▶ _Data supplied_
##############################

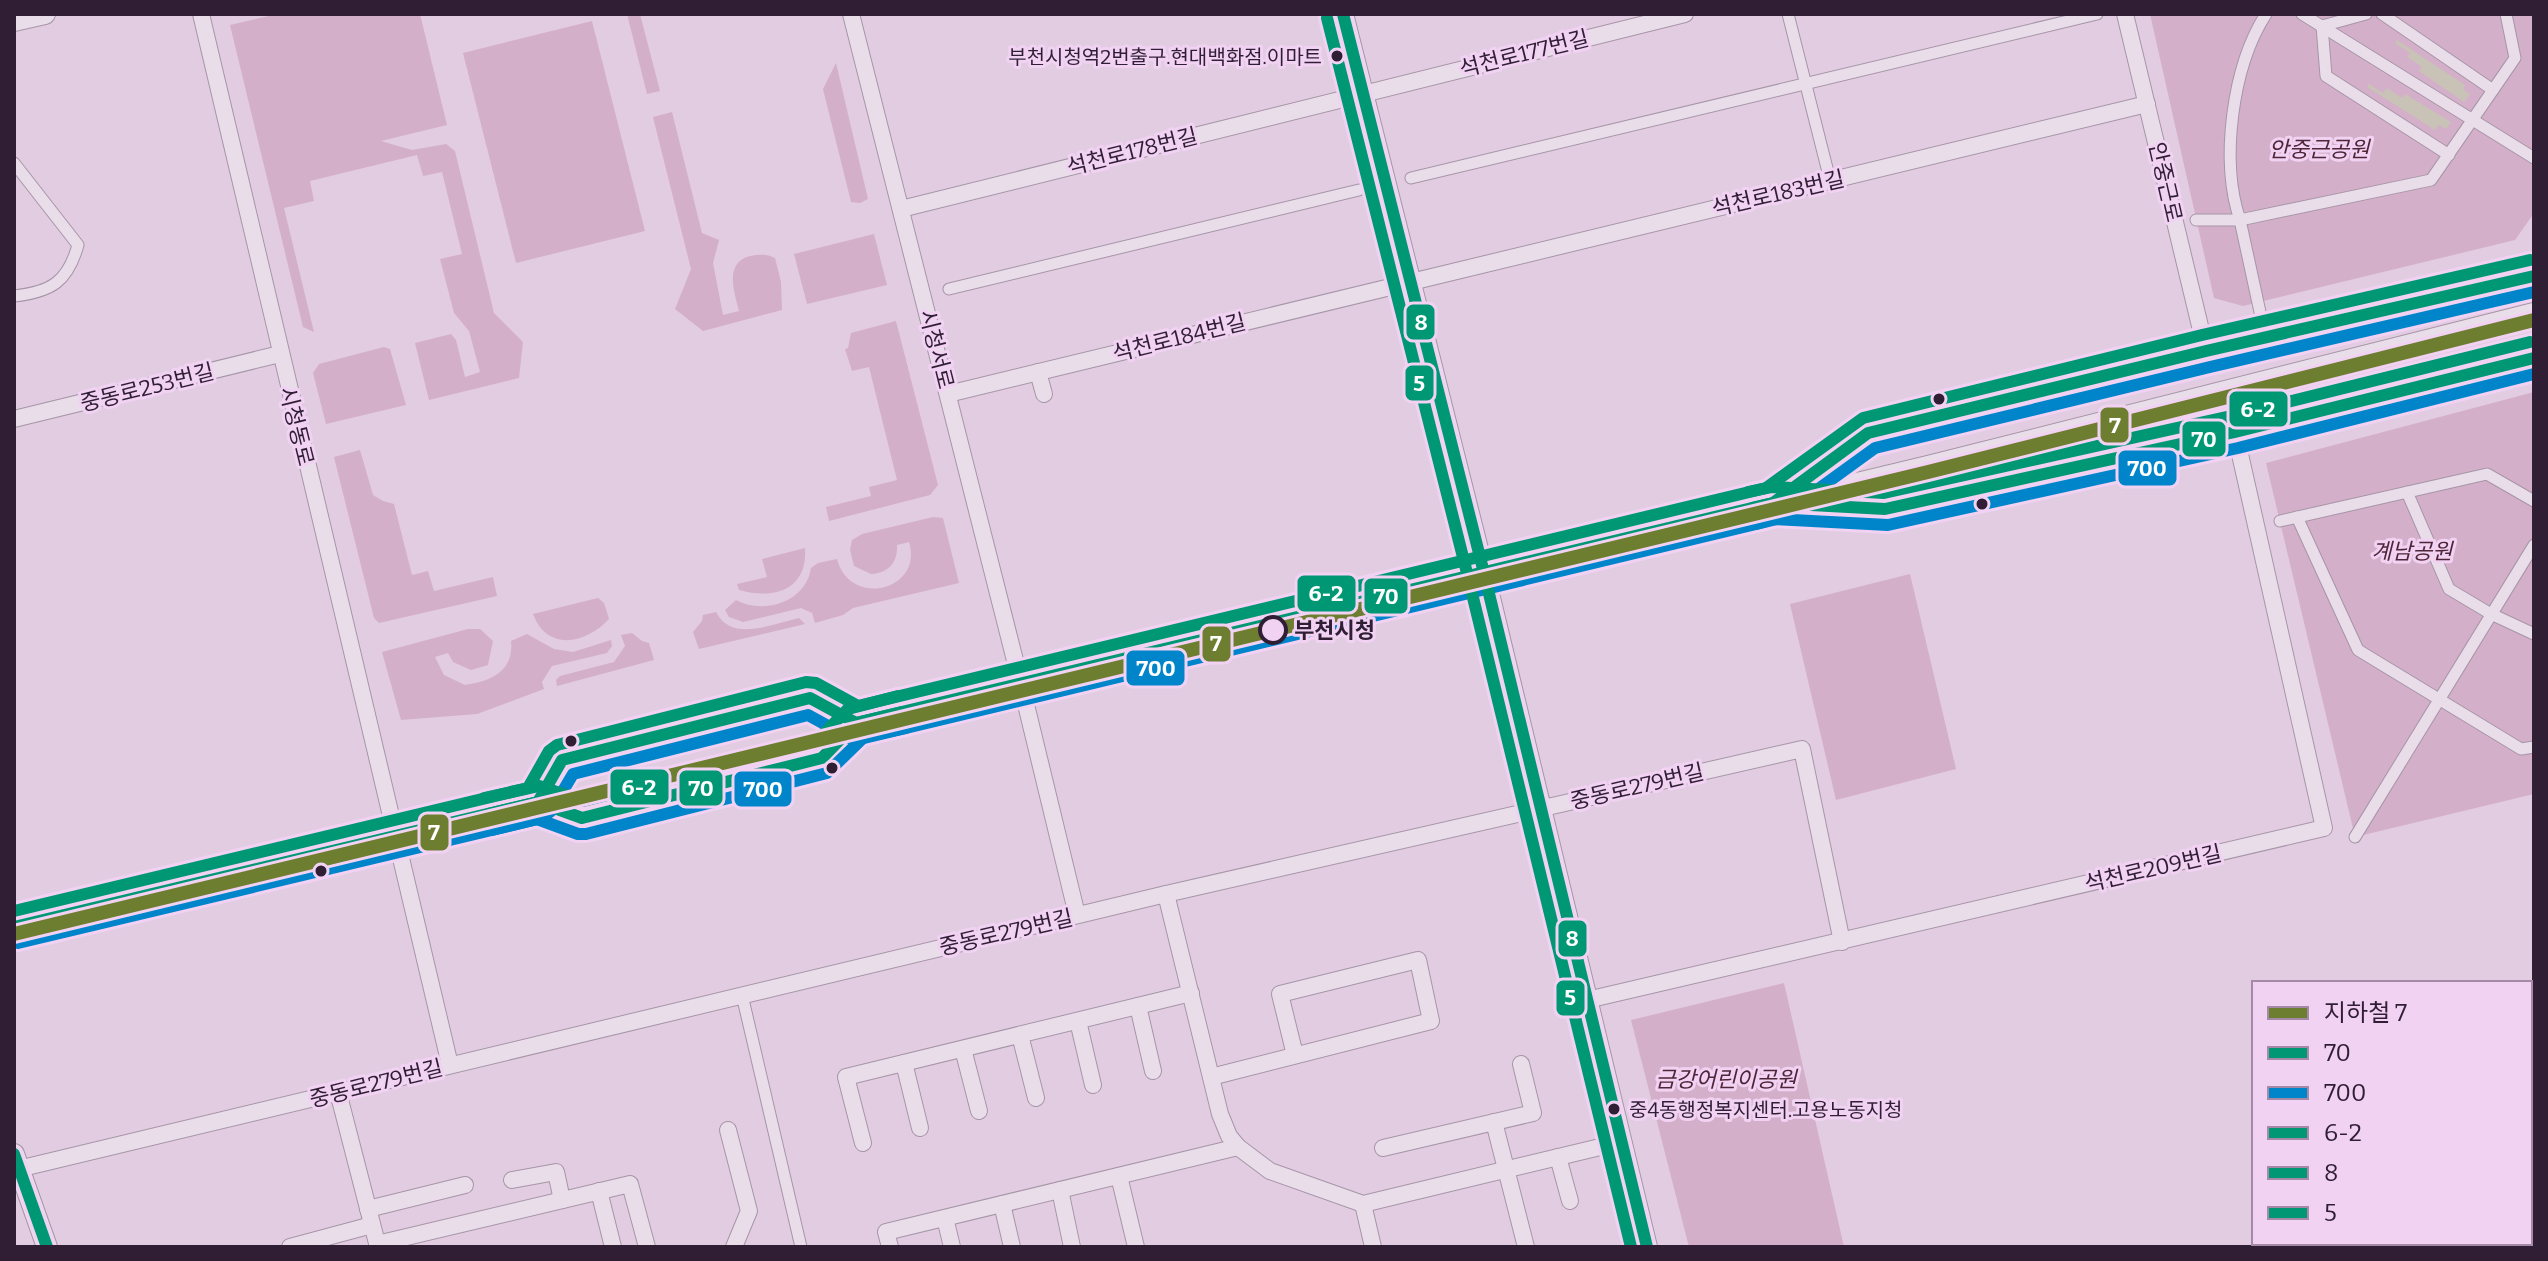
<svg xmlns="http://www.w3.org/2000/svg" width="2548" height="1261" font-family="Bitter,'Noto Sans KR',serif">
<rect width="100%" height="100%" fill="#e2cce2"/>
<g fill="#d4afc9">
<path d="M277,14H420L447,125L381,141L412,150L446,144L455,151L494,313L523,342L519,378L429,400L415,343L451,334L456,340L465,377L480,372L469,331L454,313L440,259L462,254L442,172L423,176L417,155L310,181L314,201L284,208L314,332L303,327L230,25Z"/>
<path d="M627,14H640L660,91L647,94Z"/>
<path d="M2150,14H2534V213L2515,240L2243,306L2214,298Z"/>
<path d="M592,21L645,231L516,263L463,53Z"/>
<path d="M836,63L868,199L860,203L851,202L823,89Z"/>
<path d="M672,112L702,233L719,240L713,263L723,315L739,311C734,291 724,263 750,256C761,254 766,254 775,258L781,282L782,310L703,331L675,309L691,269L653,117Z"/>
<path d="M874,234L887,285L807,304L794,254Z"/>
<path d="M896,321L938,485L930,495L829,521L826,507L871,496L869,487L897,480L869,367L852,371L845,349L848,348L851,333Z"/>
<path d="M384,347L390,349L406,405L326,424L313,373L319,364Z"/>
<path d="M2534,392V794L2355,837L2266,463Z"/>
<path d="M360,450L373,495L383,501L394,504L412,575L428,571L434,591L493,577L497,596L379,623L374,618L334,457Z"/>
<path d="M933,517L943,518L959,583L853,608L843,615L815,623L812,613L801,608L743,622L729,617L725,610L736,600C764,615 806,602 811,568L818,563L837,559C850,609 924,590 909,542L897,545C898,562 889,573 871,574L854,566L850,550L852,540L862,534Z"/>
<path d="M805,548C808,590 774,600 739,590L737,584L767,577L762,559Z"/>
<path d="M1910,574L1956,769L1836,800L1790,604Z"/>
<path d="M598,598L604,603L609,619C586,644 547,652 533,614Z"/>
<path d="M716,612C732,643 771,624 799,618L805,624L699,649L693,632L702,621L703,615Z"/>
<path d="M468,629H480L493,641L488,665L471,670L453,662L448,653L435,657L444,675L465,685C491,681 514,672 511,641L527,634L554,649L573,652L611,640L612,646L607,653L552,666L542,682L544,689L477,714L401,720L382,652Z"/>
<path d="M632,633L642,641L649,643L654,660L557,686L556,680L560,676L614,662L625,646L621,635Z"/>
<path d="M1784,983L1844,1247H1689L1631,1020Z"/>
</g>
<g fill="#c9c2b7">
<path d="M2397,40L2465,85L2463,89L2470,94L2464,102L2419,71L2422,67L2407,57L2410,53L2395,43Z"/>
<path d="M2369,84L2383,93L2387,88L2402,98L2405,94L2451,122L2446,129L2439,125L2435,130L2367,87Z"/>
</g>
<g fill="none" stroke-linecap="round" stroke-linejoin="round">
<g stroke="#a695a7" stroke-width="13">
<g id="pedestrian">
<path d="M1788,14L1830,180"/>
<path d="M2302,14L2534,158"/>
<path d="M2366,14L2322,26L2326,76L2449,155"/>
<path d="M2382,14L2493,90"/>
<path d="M14,163L78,245C68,281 52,292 14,296"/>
<path d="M1411,178L2097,14"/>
<path d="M2196,220H2240C2220,161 2232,67 2266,14"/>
<path d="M949,289L1359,190"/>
<path d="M2260,312L2240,220L2431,180L2515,58L2506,14"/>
<path d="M2407,492L2449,589L2491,614L2534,634"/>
<path d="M2297,517L2358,650L2521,749L2534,747"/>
<path d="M2280,521L2487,474L2534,501"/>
<path d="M2355,837L2534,545"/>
<path d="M742,995L801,1247"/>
</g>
</g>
<g stroke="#a695a7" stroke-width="18">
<g id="minor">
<path d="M201,14L450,1065"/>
<path d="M851,14L1021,684L1077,915"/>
<path d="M2125,14L2206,351"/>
<path d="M901,209L1685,14"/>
<path d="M1038,372L1044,394"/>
<path d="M948,394L2147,104"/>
<path d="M14,419L280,354"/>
<path d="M1166,894L1220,1114L1229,1136L1238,1147L1270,1171L1363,1204L1621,1142"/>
<path d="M1587,1000L2324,828L2235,432"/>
<path d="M1138,1006L1153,1071"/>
<path d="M1078,1021L1093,1085"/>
<path d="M1020,1035L1036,1098"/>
<path d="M963,1049L979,1111"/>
<path d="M904,1063L920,1128"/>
<path d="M1211,1077L1431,1021L1418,960L1280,994L1295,1055"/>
<path d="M338,1092L378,1247"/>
<path d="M1494,1122L1526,1247"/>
<path d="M728,1130L749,1211L734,1247"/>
<path d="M863,1143L846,1077L1191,993"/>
<path d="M1383,1148L1533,1113L1521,1064"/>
<path d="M1558,1157L1570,1201"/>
<path d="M14,1170L1166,894L1802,749L1842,942"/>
<path d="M1119,1176L1136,1247"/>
<path d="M512,1180L556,1172L562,1200"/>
<path d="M1060,1190L1072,1247"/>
<path d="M599,1191L613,1247"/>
<path d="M1002,1204L1012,1247"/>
<path d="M1363,1204L1373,1247"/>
<path d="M368,1209L465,1185"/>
<path d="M945,1218L952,1247"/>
<path d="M377,1244L630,1184L647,1247"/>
<path d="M290,1247L372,1225"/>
<path d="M890,1247L886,1232L1238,1147"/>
</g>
</g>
<g stroke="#a695a7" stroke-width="22">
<g id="tertiary">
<path d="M1343,14L1484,573L1647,1247"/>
<path d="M14,21L45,14"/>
<path d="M1783,496L1868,433L2206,351L2534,276"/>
<path d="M1797,504L1885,509L2235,432L2534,358"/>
<path d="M538,802L562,760L810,698L856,723"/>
<path d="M14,927L538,802L582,818L822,758L856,723L1928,466L2534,313"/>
<path d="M14,1154L47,1247"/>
</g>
</g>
<use href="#pedestrian" stroke="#eaddea" stroke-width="11"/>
<use href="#minor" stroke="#eaddea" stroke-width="16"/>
<use href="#tertiary" stroke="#eaddea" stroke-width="20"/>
<g stroke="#f2d2f3" stroke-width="18">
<g id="bus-1">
<path d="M1752,508L1773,503L1885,509L2235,432L2534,358"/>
<path d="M488,814L538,802L582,818L822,758L856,723L902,712"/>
<path d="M14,927L538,802L562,760L810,698L856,723L1773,503L1868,433L2206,351L2534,276"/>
<path d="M14,1154L47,1247"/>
</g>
</g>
<g stroke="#f2d2f3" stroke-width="18">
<g id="bus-2">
<path d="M1756,524L1774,519L1888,525L2238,448L2534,374"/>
<path d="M492,830L537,819L578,834H586L827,773L864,737L906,728"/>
<path d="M18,943L542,818L551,811L573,774L808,715L850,738L860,739L1777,519L1875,448L2210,367L2534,292"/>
</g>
</g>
<g stroke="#f2d2f3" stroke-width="18">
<g id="bus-3">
<path d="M1748,492L1772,487L1884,493L2231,416L2530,342"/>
<path d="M484,798L539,786L583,801L814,744L848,709L898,696"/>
<path d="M14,911L528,788L549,751L557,745L806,682L816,683L858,706L1766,488L1863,418L2202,335L2530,260"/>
</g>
</g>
<g stroke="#f2d2f3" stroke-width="18">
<path id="bus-4" d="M1343,14L1484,573L1647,1247"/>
</g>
<g stroke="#f2d2f3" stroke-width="18">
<path id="bus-5" d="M1327,18L1468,577L1631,1247"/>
</g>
<use href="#bus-1" stroke="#009775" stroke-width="12"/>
<use href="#bus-2" stroke="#0085ca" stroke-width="12"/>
<use href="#bus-3" stroke="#009775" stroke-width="12"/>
<use href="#bus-4" stroke="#009775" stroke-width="12"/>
<use href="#bus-5" stroke="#009775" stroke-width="12"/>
<g stroke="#f2d2f3" stroke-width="20">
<path id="metro-1" d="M14,934L1928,472L2534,320"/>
</g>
<use href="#metro-1" stroke="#6e7e31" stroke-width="14"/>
</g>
<g fill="#2f1e34" stroke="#f2d2f3" stroke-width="3">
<circle cx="1337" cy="56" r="7"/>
<circle cx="1939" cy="399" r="7"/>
<circle cx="1982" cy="504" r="7"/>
<circle cx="571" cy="741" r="7"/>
<circle cx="832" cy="768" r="7"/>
<circle cx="321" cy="871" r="7"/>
<circle cx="1614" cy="1109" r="7"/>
</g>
<circle fill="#f2d2f3" stroke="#2f1e34" stroke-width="4" cx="1273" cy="630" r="13"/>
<g text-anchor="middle" stroke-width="6" stroke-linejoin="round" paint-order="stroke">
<g font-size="20" fill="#2f1e34" stroke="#f2d2f3" text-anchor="end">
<text x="1322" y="64">부천시청역2번출구.현대백화점.이마트</text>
<text x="1629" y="1117" text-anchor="start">중4동행정복지센터.고용노동지청</text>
</g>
<g font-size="22" fill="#2f1e34" stroke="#f2d2f3">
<text transform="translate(1524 53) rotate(-14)" y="8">석천로177번길</text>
<text transform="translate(1132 151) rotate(-14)" y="8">석천로178번길</text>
<text transform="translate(2166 182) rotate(77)" y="8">안중근로</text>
<text transform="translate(1778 193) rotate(-13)" y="8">석천로183번길</text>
<text transform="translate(1179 337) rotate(-14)" y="8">석천로184번길</text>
<text transform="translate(937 349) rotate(76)" y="8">시청서로</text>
<text transform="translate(147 387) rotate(-14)" y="8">중동로253번길</text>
<text transform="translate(297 426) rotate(76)" y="8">시청동로</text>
<text transform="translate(1637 786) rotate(-13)" y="8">중동로279번길</text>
<text transform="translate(2153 868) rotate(-13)" y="8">석천로209번길</text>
<text transform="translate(1006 932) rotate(-13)" y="8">중동로279번길</text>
<text transform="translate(376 1083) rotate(-14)" y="8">중동로279번길</text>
</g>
<g font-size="22" font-style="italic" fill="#4f2639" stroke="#f2d2f3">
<text x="2319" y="157">안중근공원</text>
<text x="2412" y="559">계남공원</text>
<text x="1726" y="1087">금강어린이공원</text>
</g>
<g font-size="22" font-weight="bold" fill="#2f1e34" stroke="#f2d2f3" text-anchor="start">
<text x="1294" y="638">부천시청</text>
</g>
</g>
<g stroke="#f2d2f3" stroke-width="3">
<rect x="1405" y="303" width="31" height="38" rx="8" fill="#009775"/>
<rect x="1404" y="364" width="31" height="38" rx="8" fill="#009775"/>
<rect x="2228" y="390" width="61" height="38" rx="8" fill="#009775"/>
<rect x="2099" y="406" width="31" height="38" rx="8" fill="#6e7e31"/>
<rect x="2181" y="420" width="46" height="38" rx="8" fill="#009775"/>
<rect x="2117" y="449" width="61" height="38" rx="8" fill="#0085ca"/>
<rect x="1296" y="574" width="61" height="39" rx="8" fill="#009775"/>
<rect x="1363" y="577" width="46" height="38" rx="8" fill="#009775"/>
<rect x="1201" y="625" width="31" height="38" rx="8" fill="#6e7e31"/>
<rect x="1125" y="649" width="61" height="38" rx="8" fill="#0085ca"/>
<rect x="609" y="768" width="61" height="38" rx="8" fill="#009775"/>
<rect x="678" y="769" width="46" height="38" rx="8" fill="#009775"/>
<rect x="733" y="770" width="60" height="38" rx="8" fill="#0085ca"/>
<rect x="419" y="813" width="31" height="39" rx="8" fill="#6e7e31"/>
<rect x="1557" y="919" width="31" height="39" rx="8" fill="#009775"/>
<rect x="1555" y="979" width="31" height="38" rx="8" fill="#009775"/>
</g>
<g font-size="22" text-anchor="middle" font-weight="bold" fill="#fff">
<text x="1421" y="330">8</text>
<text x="1419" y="391">5</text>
<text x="2258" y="417">6-2</text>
<text x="2115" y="433">7</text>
<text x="2204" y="447">70</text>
<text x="2147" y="476">700</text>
<text x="1326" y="601">6-2</text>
<text x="1386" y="604">70</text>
<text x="1216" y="651">7</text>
<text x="1156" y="676">700</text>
<text x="639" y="795">6-2</text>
<text x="701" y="796">70</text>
<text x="763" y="797">700</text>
<text x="434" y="840">7</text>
<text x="1572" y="946">8</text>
<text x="1570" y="1005">5</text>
</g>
<rect width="2548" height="1261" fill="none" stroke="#2f1e34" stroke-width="32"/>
<rect x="2252" y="981" width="280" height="264" fill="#f2d2f3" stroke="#a48aa7" stroke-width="2"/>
<rect x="2268" y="1007" width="40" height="12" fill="#6e7e31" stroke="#a48aa7" stroke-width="2"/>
<text x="2324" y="1021" font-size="24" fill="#2f1e34">지하철 7</text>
<rect x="2268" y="1047" width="40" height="12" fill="#009775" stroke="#a48aa7" stroke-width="2"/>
<text x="2324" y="1061" font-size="24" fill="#2f1e34">70</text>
<rect x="2268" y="1087" width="40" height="12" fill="#0085ca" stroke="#a48aa7" stroke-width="2"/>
<text x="2324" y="1101" font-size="24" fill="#2f1e34">700</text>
<rect x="2268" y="1127" width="40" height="12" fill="#009775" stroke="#a48aa7" stroke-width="2"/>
<text x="2324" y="1141" font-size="24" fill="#2f1e34">6-2</text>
<rect x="2268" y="1167" width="40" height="12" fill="#009775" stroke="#a48aa7" stroke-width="2"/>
<text x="2324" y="1181" font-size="24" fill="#2f1e34">8</text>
<rect x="2268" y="1207" width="40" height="12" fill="#009775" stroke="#a48aa7" stroke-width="2"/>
<text x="2324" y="1221" font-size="24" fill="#2f1e34">5</text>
</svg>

##############################

▶ _Description of the task_
Please give the number of lines in the data where "linejoin" appears, without any other words.

▶ _Answer box_
2